3) On capital allocation, clearly management has delivered on their promises so far, and the business has historically being able to handle a very large amount of debt; having said this, I am slightly nervous by the target capital structure of 3-3.5x leverage, given that at the end of the day this is a cyclical business which may be close to peak. I have enquired management on the risks related to running the unsual combo high operating and financial leverage and was not entirely satisfied with their answers; having said this, they are compensated on EBITDA and FCF so I am not seeing any immediate incentives for them to push the capital structure too hard, so still puzzled by this matter.
Many thanks for any comments on the above,
|Subject||Re: Re: Thanks - 3 thoughts/questions|
|Entry||04/08/2015 05:47 AM|
Many thanks for your comments, I genuinely appreciate your time. I have 2 follow ups from your comments.
Could I ask please on (1/growth) what are your organic growth rates forecasts for NA OnHighway and the Parts business in 2016? I currently forecast respectively flat and 2% growth, which leaves my overall group organic growth rate in 2016 at -1%. I'd love to find out what are you thinking instead and how you get there (in terms of NA OnHighway/Parts.
On (2/costs) in 2012/13 detrimental margins/negative operating leverage was only 25% in the face of a 10% revenue decline. What do you think allowed them to be so tight on costs, is it the flexibility in firing people and/or the location of the new plants in lower cost regions or anything else I am missing (Obviously the R&D reduction helped them, but is there anything else)?
Similarly on cost, do you have a sense for how much annual margin tailwind/cost savings would be generated from the gradual shift of the workforce to multi-tier wage structure ? When I walked mangament down my estimates they kept very tightlips and didnt want to comment at all, which i found odd, as it is clearly an important lever they will benefit from going forward.
Many thanks for an interesting idea/debate once again.
|Subject||Re: Re: Re: Re: Thanks - 3 thoughts/questions|
|Entry||04/15/2015 03:18 AM|
Lars - thank you for spending the time and being so detailed/transparent, it is very helpful and I appreciate it.
On the margin/cost side I hear you, I got to broadly similar figures myself; on the topline, I will do some further digging, I suspect the right trajectory may be perhaps between your estimates and mine.
Looking forward to see how this oone evolves, it is difficult these days to find a decent opportunity in US industrials .
Thank you again for interesting idea and prompt responses to the thread.
All the best,
|Subject||Re: Re: Re: GM/NAV Partnership Rumor|
|Entry||07/01/2015 03:23 PM|
Ok helpful thanks for those references.
So basically if they quadrupled their share in NA On-hwy in 4-5, it would only be about $30m incremental revenue and maybe $10m to EBITDA. Sound right or am I missing something?
|Subject||2015 / 2016 Thoughts|
|Entry||02/17/2016 01:19 PM|
Just curious on your thoughts post the Q4 call.
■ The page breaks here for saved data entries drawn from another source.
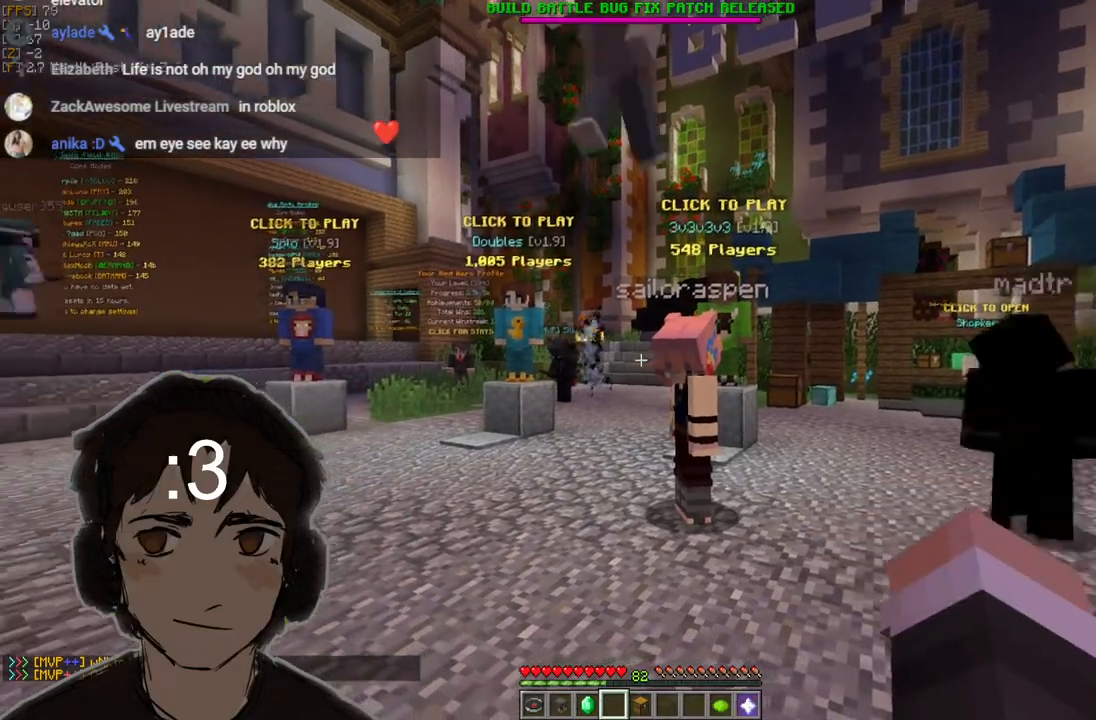
{"keys": [], "mouse": [], "events": []}
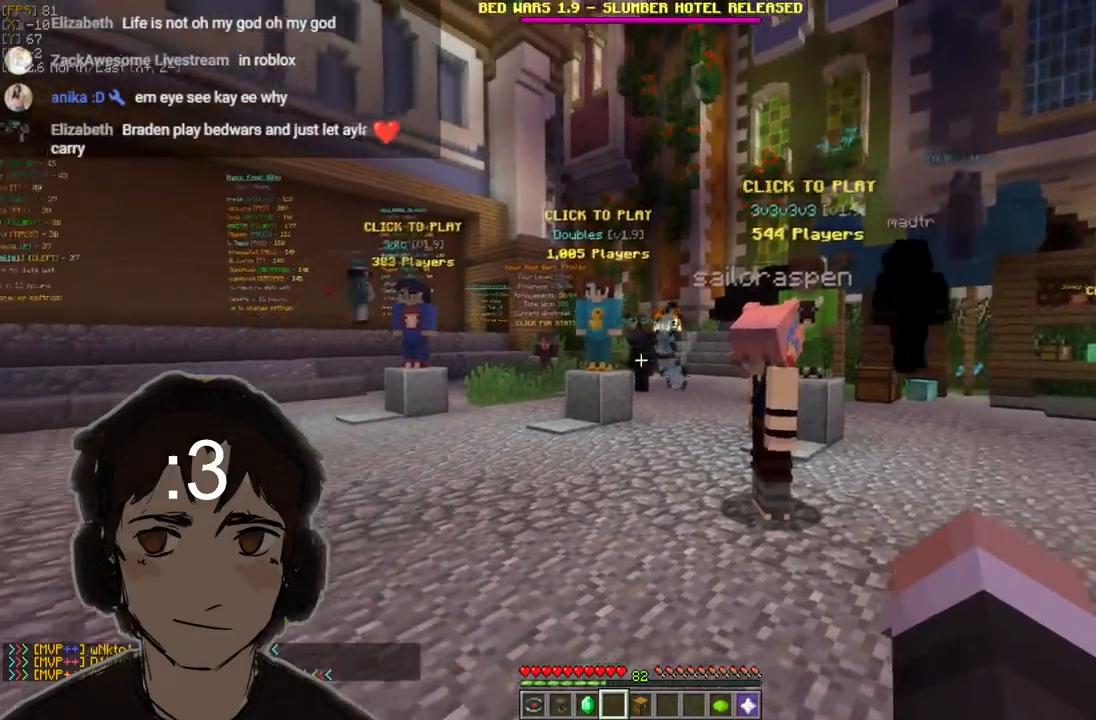
{"keys": ["w"], "mouse": [], "events": [[283, "w", "down"]]}
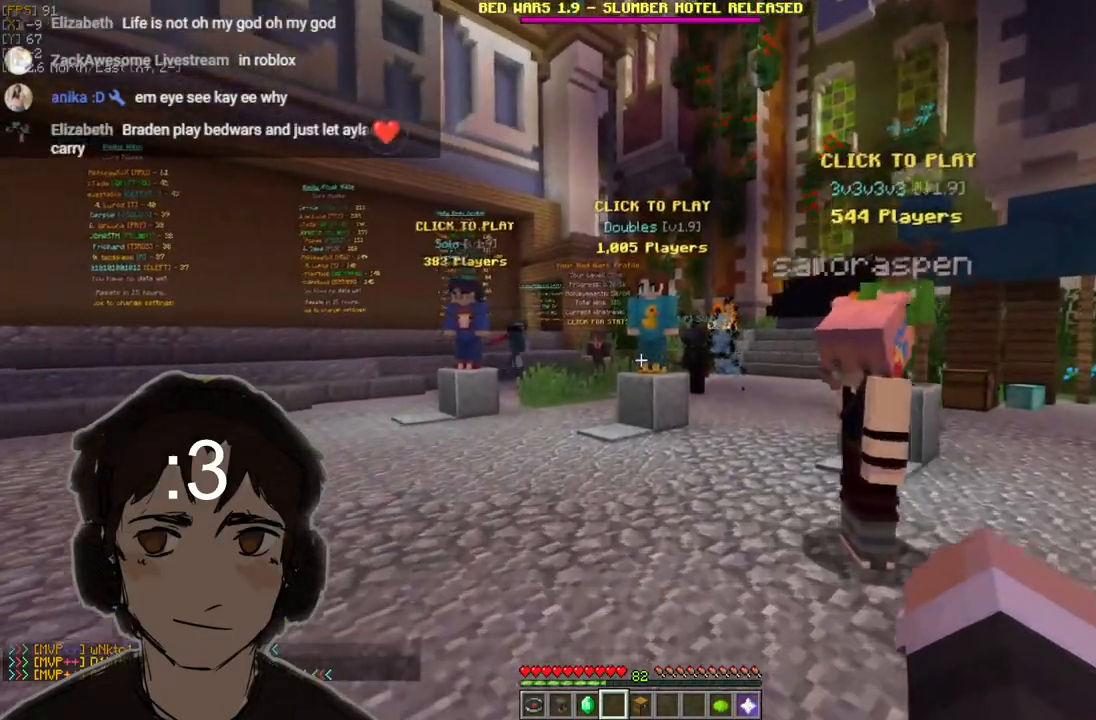
{"keys": ["w"], "mouse": [], "events": []}
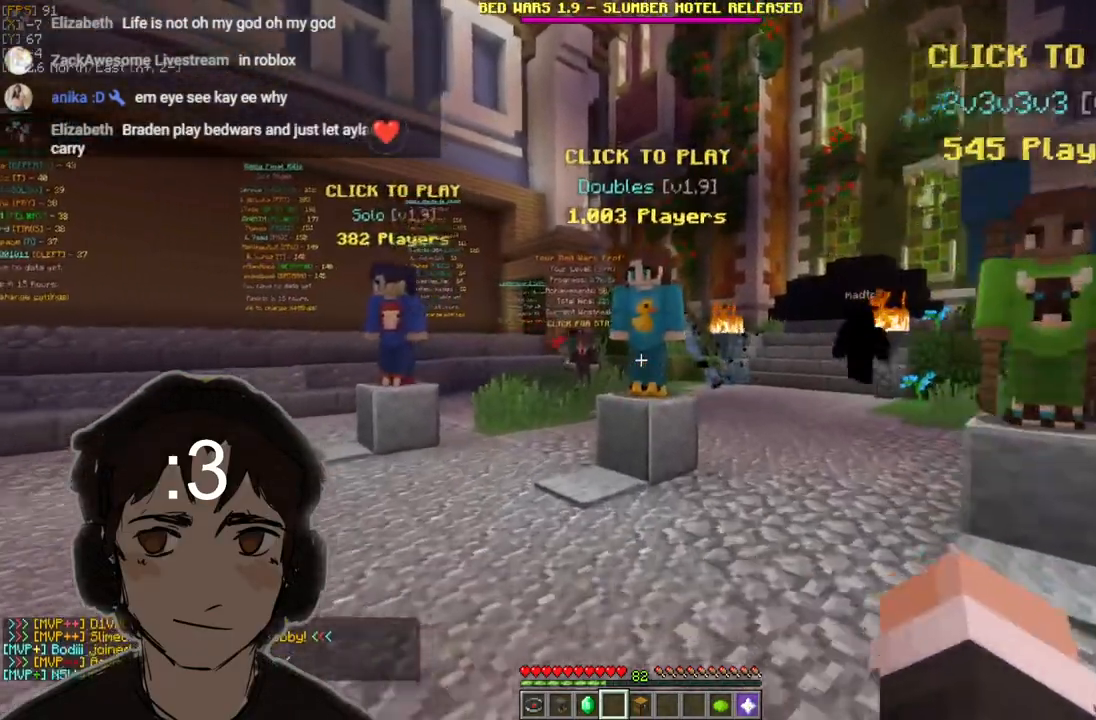
{"keys": ["w"], "mouse": [], "events": []}
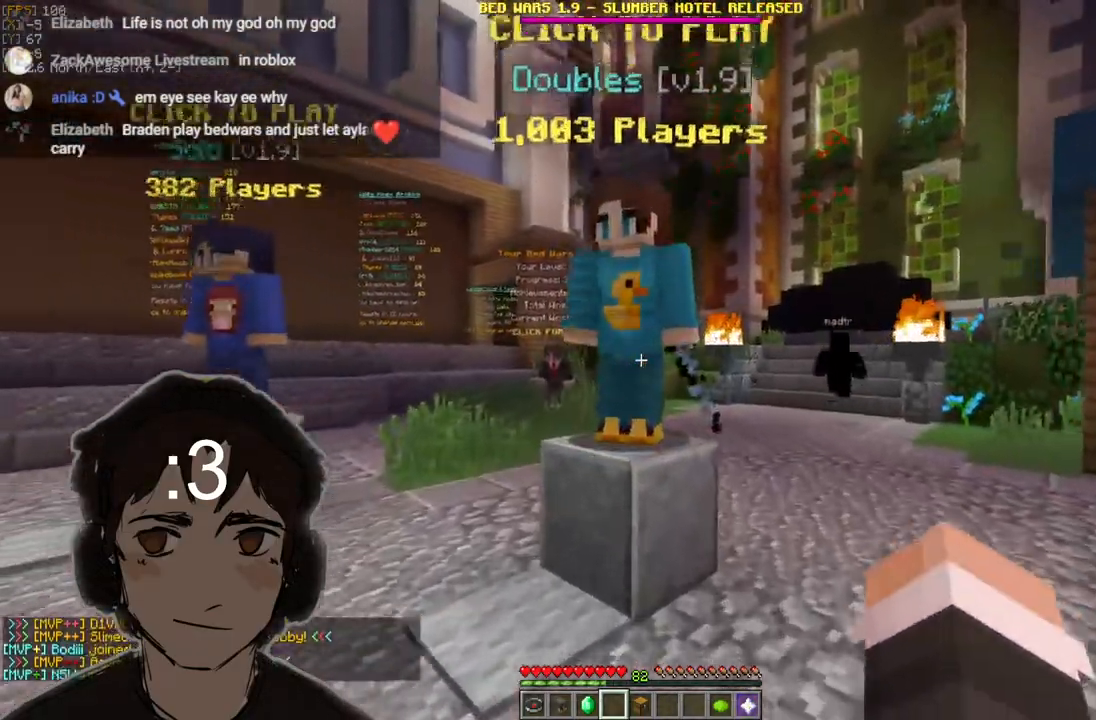
{"keys": [], "mouse": [], "events": [[233, "w", "up"]]}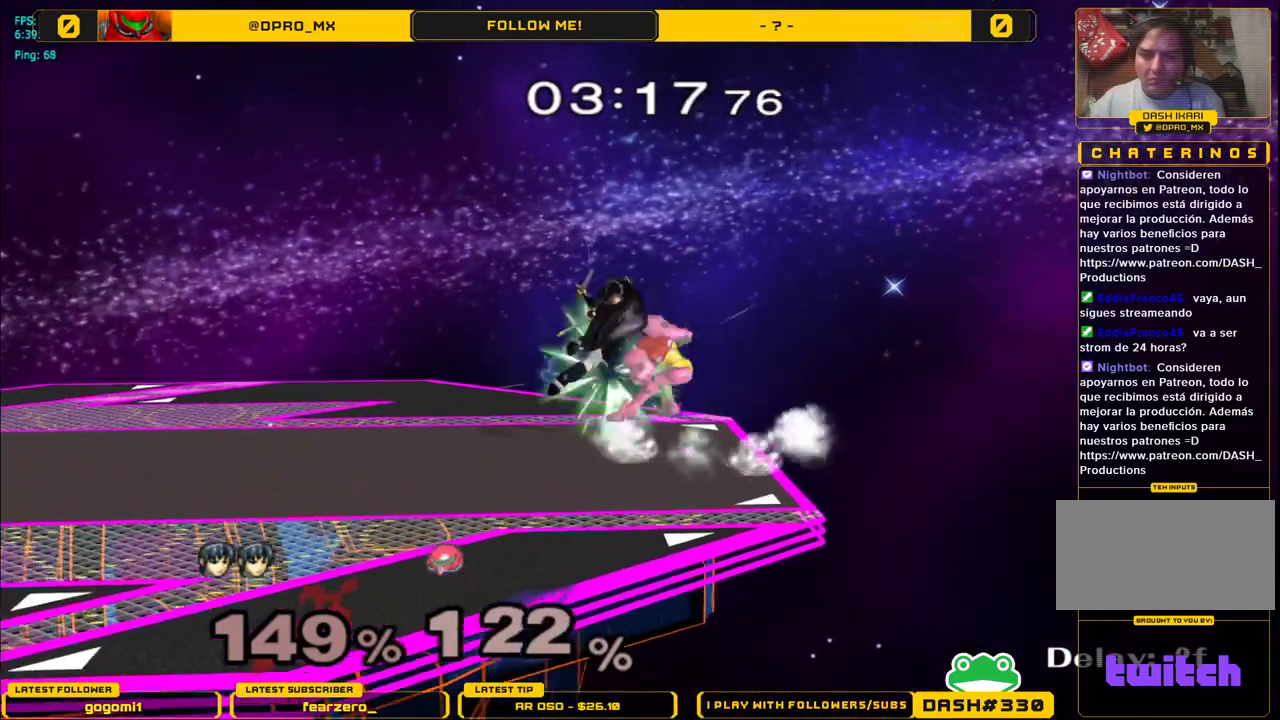
Gameplay with a controller (Nintendo layout); each line is a JSON object with the inputs held at the frame after it. "events" lists button and stick changes between this image and that frame as [ms after this image, input, new state], when the widget could be followed in between. Not read: L3 R3.
{"buttons": [], "left_stick": "center", "right_stick": "center", "events": [[17, "A", "up"], [67, "A", "down"], [250, "left_stick", "down"], [283, "A", "up"], [383, "left_stick", "center"]]}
Price looks attractive but management guidance seems very conservative (probably too much). Looks like real weakness expected in the end-markets (notably N.A On-Highway / Class 8 Straight) but ALSN should continue to take share gains and set themselves up for a nice 2017 and beyond.
Just curious if you still believe in the IRR's at this price/guidance and your thoughts around a possibly rough 2016.